Understanding the emergence, interaction, and motion of crystal defects is crucial for the prediction of possible failure or, on the contrary, strengthening of crystalline materials. Such defects can roughly be described as a local irregularity in the typical crystalline structure. A prominent example of crystal defects are partial dislocations and stacking faults, which typically appear in closed-packed crystalline structures, for example in Hexagonal-closed-packed (HCP) or Face-centered-cubic (FCC) crystals.
The main goal of the present action was to predict the emergence of those defects in a mathematically rigorous passage from microscopic/ atomistic models to macroscopic/ continuum models, thus providing a possible justification of phenomenological models used in continuum mechanics. Here our viewpoint was energetic and we employed tools from the Calculus of Variations and Geometric Measure Theory, in particular Gamma-convergence. The latter technique allows to derive effective limiting energies for atomistic energies when the interatomic distance vanishes. Such a procedure is often referred to as a variational coarse-graining.

In the framework described above we were up to now able to carry out a variational coarse-graining procedure for a simplified two-dimensional discrete model for partial edge dislocations and stacking faults. Although our model does not account yet for all geometric properties of the HCP lattice, it still contains enough relevant information to capture the emergence of point- and line defects corresponding to partial dislocations and stacking faults, respectively, in the continuum limit. In particular, we were able to show that the limiting energy consists of three contributions: A core contribution concentrated around each limiting point defect, a surface contribution supported on the limiting line defects and an elastic contribution far from the limiting defects.

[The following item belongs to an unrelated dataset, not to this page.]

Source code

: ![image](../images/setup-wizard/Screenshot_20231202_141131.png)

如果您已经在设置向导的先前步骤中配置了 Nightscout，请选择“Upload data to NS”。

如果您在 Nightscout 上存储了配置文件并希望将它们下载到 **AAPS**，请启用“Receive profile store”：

In the variational coarse graining result above we had to deal with the presence and interaction of defects of different dimensions (points and lines in our two dimensional model) in a passage from discrete to continuum. While an interaction of point and line defects has been addressed in the context of XY models and continuum Ginzburg-Landau vortices, our result is, to the best of our knowledge, the first one that addresses this in the context of partial edge dislocations and stacking faults. It will thus be also a starting point for further analysis on more complex discrete energies.